Shukri Agha, commandant of Mswa, has also arrived. At an interview with him, in the presence of the Pasha, I informed him in plain terms that if he expected to retire to the coast he would have to set about it immediately. I told him that I had been amazed at many things since my arrival the third time at the Lake, but the most wonderful thing of all was the utter disregard to instructions and orders manifested by everybody. In May last, ten months ago, they had all been informed of the cause of our coming. They had promised to be ready, and now he, Shukri Agha, had come to us to ask us for instructions, just as though he had never heard anything of the matter. If he, a commandant of a station, and commander of troops, appeared to be so slow to comprehend, how ever was it possible to convey it into the sense of the Soudanese soldier. All I had to say now was, that unless he, Shukri Agha, paid attention to what I said, he would be left behind to take the consequences.
1889.
March 15.
Kavalli’s.
“Ah,” says Shukri, “I will go back to Mswa, and the very next day I shall embark the women and children on the steamers, and I shall march with our cattle through Melindwa overland, and we shall all be here in seven days.”

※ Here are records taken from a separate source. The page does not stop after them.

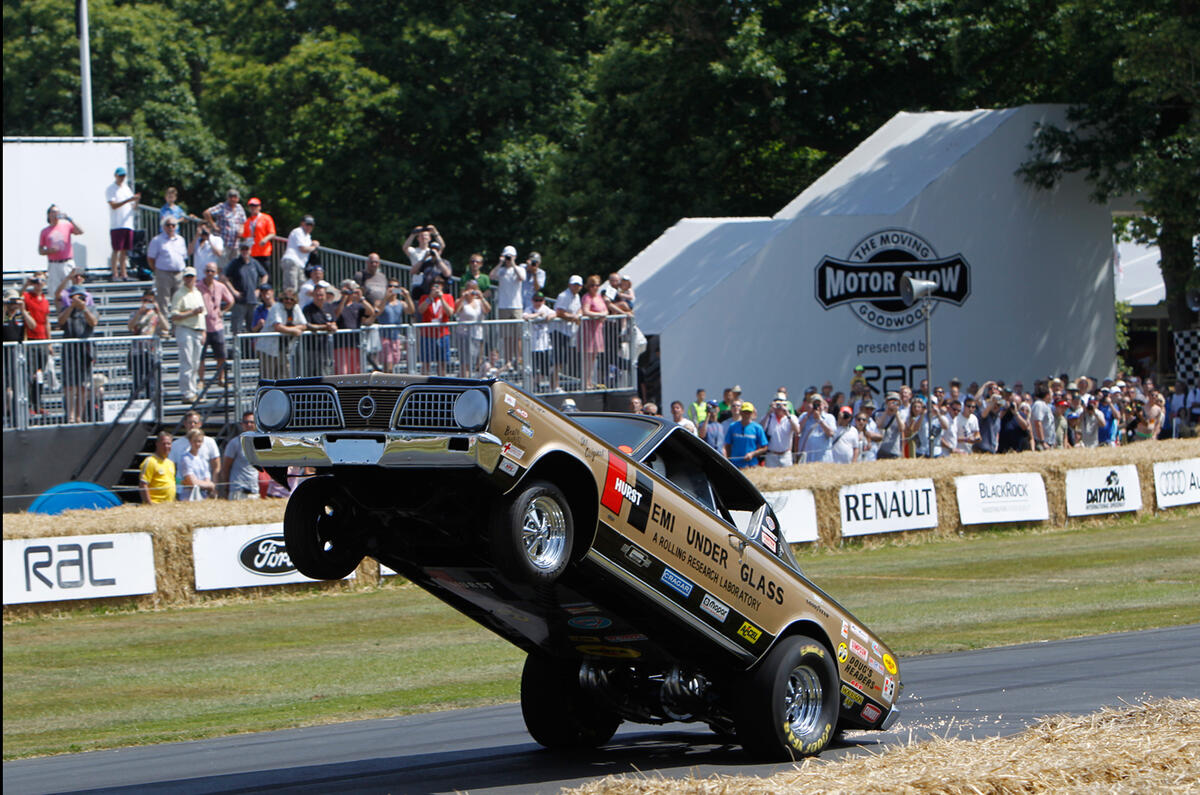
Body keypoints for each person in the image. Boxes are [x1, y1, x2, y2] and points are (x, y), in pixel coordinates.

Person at [56, 284, 98, 423]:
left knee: (82, 385)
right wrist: (71, 306)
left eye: (82, 297)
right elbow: (60, 321)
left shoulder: (91, 309)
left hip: (85, 351)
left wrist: (84, 308)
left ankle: (79, 416)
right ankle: (71, 416)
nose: (80, 299)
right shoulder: (66, 310)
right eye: (77, 297)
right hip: (69, 351)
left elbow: (93, 322)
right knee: (69, 386)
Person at [169, 267, 206, 402]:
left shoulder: (198, 293)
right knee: (187, 362)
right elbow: (174, 315)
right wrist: (192, 312)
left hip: (197, 329)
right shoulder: (179, 294)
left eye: (192, 276)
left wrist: (204, 331)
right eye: (187, 276)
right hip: (185, 329)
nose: (189, 279)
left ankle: (193, 390)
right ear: (184, 278)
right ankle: (186, 392)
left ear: (195, 278)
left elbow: (203, 314)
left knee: (195, 363)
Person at [197, 262, 235, 388]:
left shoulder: (220, 286)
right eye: (208, 270)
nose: (210, 273)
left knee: (221, 355)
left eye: (212, 271)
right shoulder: (198, 286)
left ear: (216, 273)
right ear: (204, 271)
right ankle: (201, 380)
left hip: (216, 325)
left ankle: (221, 378)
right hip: (202, 326)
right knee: (200, 357)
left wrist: (223, 311)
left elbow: (231, 300)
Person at [148, 217, 189, 332]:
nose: (171, 227)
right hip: (163, 273)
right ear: (163, 226)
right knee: (163, 301)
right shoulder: (157, 240)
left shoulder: (181, 240)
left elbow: (184, 256)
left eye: (173, 225)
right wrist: (157, 271)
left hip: (179, 274)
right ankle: (164, 328)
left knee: (179, 301)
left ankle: (178, 328)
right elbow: (151, 258)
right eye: (168, 225)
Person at [221, 239, 268, 336]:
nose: (245, 251)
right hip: (239, 302)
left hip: (253, 301)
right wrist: (233, 291)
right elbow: (223, 277)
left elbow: (265, 275)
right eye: (242, 249)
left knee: (252, 328)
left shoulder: (254, 263)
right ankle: (236, 350)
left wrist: (260, 289)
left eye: (246, 249)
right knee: (236, 330)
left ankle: (250, 350)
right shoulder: (235, 263)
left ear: (250, 250)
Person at [21, 273, 51, 415]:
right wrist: (27, 284)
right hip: (31, 340)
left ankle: (38, 403)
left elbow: (46, 321)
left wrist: (49, 342)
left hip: (42, 340)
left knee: (40, 375)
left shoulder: (44, 300)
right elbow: (17, 299)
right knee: (30, 375)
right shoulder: (27, 296)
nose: (39, 283)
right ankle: (29, 406)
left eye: (42, 281)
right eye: (37, 281)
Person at [261, 287, 306, 379]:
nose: (288, 301)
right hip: (269, 348)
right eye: (286, 298)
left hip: (284, 349)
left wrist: (293, 329)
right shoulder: (276, 307)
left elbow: (304, 325)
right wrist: (294, 330)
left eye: (291, 299)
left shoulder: (296, 307)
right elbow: (278, 327)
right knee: (268, 377)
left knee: (285, 375)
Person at [126, 289, 164, 396]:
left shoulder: (156, 314)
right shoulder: (135, 313)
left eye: (150, 301)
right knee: (137, 380)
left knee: (151, 382)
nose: (148, 303)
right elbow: (130, 326)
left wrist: (159, 312)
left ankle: (151, 403)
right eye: (146, 300)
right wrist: (139, 313)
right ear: (142, 300)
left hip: (152, 351)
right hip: (137, 351)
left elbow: (166, 327)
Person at [105, 166, 140, 280]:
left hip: (127, 223)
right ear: (115, 176)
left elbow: (132, 206)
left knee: (125, 250)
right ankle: (115, 272)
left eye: (123, 176)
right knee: (117, 249)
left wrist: (135, 202)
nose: (122, 178)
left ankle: (124, 273)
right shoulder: (111, 189)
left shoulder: (126, 188)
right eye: (120, 176)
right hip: (117, 224)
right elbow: (113, 205)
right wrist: (128, 200)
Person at [333, 281, 375, 374]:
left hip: (355, 343)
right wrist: (344, 298)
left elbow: (371, 312)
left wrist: (361, 298)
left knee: (355, 371)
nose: (349, 293)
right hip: (340, 344)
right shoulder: (335, 305)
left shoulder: (358, 306)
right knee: (342, 372)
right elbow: (336, 315)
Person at [38, 205, 84, 291]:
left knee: (70, 288)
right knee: (56, 290)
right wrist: (49, 251)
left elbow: (80, 231)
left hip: (67, 263)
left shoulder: (67, 225)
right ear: (48, 215)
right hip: (54, 264)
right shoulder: (45, 231)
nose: (56, 214)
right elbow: (40, 250)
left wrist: (70, 219)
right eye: (53, 212)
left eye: (57, 212)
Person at [417, 278, 454, 376]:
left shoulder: (448, 297)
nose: (436, 287)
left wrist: (441, 298)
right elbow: (420, 310)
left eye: (439, 285)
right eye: (434, 285)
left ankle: (442, 384)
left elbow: (450, 312)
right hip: (427, 335)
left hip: (442, 334)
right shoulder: (424, 297)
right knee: (426, 363)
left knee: (442, 363)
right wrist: (430, 298)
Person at [377, 280, 415, 373]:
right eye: (391, 286)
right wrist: (386, 298)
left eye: (396, 286)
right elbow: (378, 312)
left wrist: (407, 296)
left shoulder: (401, 303)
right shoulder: (380, 302)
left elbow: (411, 311)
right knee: (388, 363)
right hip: (384, 337)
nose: (393, 288)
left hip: (396, 337)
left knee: (395, 361)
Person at [222, 412, 261, 500]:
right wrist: (226, 488)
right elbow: (226, 467)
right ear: (241, 424)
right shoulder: (234, 443)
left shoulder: (260, 443)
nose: (249, 425)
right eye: (246, 422)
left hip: (254, 491)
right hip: (238, 491)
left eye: (251, 422)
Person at [301, 285, 338, 376]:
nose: (319, 297)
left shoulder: (329, 307)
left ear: (325, 295)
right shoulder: (307, 308)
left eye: (321, 295)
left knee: (324, 371)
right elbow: (308, 325)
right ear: (313, 295)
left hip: (324, 347)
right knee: (310, 373)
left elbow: (333, 321)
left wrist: (333, 326)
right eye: (317, 295)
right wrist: (325, 327)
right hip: (310, 348)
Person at [203, 189, 246, 266]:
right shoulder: (222, 206)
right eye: (231, 197)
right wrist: (213, 225)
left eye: (235, 197)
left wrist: (241, 229)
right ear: (228, 198)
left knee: (235, 268)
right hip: (224, 243)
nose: (233, 199)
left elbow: (243, 221)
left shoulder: (239, 207)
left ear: (238, 198)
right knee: (223, 268)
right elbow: (206, 213)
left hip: (235, 244)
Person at [552, 275, 583, 383]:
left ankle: (555, 384)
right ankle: (554, 385)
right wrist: (572, 317)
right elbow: (559, 312)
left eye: (578, 285)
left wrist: (578, 315)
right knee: (558, 359)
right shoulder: (563, 296)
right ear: (569, 285)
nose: (576, 287)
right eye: (574, 285)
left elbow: (579, 308)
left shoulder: (577, 296)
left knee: (562, 359)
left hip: (568, 332)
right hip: (559, 331)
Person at [580, 275, 608, 390]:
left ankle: (590, 380)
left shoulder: (599, 297)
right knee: (588, 356)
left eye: (597, 285)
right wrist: (599, 315)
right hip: (589, 329)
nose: (595, 287)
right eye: (592, 285)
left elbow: (605, 309)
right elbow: (585, 311)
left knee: (593, 356)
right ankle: (585, 382)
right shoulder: (587, 297)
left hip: (598, 329)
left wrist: (603, 315)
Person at [522, 291, 555, 386]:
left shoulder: (545, 308)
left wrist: (550, 316)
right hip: (533, 344)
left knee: (545, 366)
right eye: (536, 300)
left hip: (544, 344)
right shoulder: (529, 308)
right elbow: (525, 316)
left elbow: (555, 313)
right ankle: (533, 384)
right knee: (533, 366)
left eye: (540, 300)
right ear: (532, 300)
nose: (538, 302)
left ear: (543, 301)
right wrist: (537, 315)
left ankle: (537, 381)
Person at [280, 215, 319, 292]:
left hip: (300, 264)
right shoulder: (298, 231)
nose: (309, 227)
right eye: (307, 224)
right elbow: (303, 249)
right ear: (302, 224)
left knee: (302, 287)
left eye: (311, 225)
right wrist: (314, 247)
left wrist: (314, 243)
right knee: (291, 287)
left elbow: (309, 246)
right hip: (292, 261)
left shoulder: (307, 236)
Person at [725, 402, 768, 468]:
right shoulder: (733, 426)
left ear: (752, 413)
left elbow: (765, 447)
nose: (747, 414)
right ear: (741, 412)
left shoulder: (757, 428)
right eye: (745, 412)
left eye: (749, 412)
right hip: (735, 465)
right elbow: (727, 444)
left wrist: (752, 454)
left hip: (751, 465)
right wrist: (729, 459)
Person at [490, 246, 526, 321]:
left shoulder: (520, 269)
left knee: (518, 330)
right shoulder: (500, 270)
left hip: (516, 306)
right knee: (504, 331)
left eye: (510, 256)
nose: (508, 259)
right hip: (503, 306)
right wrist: (500, 263)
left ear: (515, 257)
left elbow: (521, 278)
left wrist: (513, 264)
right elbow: (491, 276)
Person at [179, 428, 216, 501]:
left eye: (199, 441)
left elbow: (207, 477)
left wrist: (207, 485)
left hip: (203, 497)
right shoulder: (185, 458)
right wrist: (210, 485)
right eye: (194, 441)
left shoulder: (202, 459)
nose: (197, 444)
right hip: (189, 498)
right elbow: (192, 482)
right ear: (190, 441)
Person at [797, 396, 836, 463]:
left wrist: (819, 419)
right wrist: (807, 415)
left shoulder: (829, 417)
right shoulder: (804, 416)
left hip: (823, 457)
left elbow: (831, 433)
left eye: (819, 404)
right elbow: (798, 431)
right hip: (807, 457)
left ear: (823, 405)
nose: (817, 407)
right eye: (815, 404)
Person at [140, 432, 177, 503]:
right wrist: (149, 504)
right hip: (155, 505)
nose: (166, 446)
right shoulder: (150, 461)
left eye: (169, 444)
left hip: (168, 505)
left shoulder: (170, 463)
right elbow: (143, 484)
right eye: (164, 444)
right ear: (157, 444)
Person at [761, 397, 799, 466]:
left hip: (786, 455)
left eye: (782, 405)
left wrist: (788, 414)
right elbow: (761, 429)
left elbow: (797, 431)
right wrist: (768, 413)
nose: (779, 408)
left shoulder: (791, 417)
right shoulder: (769, 417)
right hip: (771, 455)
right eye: (777, 405)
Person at [240, 197, 276, 265]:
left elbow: (272, 233)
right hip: (251, 253)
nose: (253, 208)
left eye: (255, 206)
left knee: (265, 274)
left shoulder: (266, 218)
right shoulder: (247, 221)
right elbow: (245, 237)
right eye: (251, 206)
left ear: (259, 207)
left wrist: (265, 239)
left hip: (264, 252)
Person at [997, 388, 1032, 453]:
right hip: (1003, 449)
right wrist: (1005, 409)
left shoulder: (1021, 414)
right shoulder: (1001, 411)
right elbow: (997, 419)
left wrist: (1016, 413)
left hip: (1017, 450)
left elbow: (1025, 427)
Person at [874, 392, 904, 459]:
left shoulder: (901, 414)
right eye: (891, 401)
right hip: (881, 449)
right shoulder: (879, 414)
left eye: (895, 402)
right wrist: (886, 411)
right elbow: (879, 426)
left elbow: (902, 429)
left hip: (894, 449)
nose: (893, 404)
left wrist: (896, 413)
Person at [1031, 384, 1055, 450]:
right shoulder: (1039, 404)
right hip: (1041, 442)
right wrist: (1042, 441)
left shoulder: (1046, 405)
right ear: (1047, 395)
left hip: (1048, 442)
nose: (1052, 395)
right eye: (1051, 393)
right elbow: (1038, 423)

“I shall expect you on the tenth day from this, with your families, soldiers, and cattle.”
The Pasha said to me in the evening, “Shukri Agha has given me his solemn promise that he will obey the orders I have given him to depart from Mswa at once.”
“Did you write them firmly, Pasha, in such a manner that there can be no doubt!”
“Surely, I did so.”
“Do you think he will obey them?”
“Most certainly. What, Shukri Agha! He will be here in ten days without fail, and all his soldiers with him.”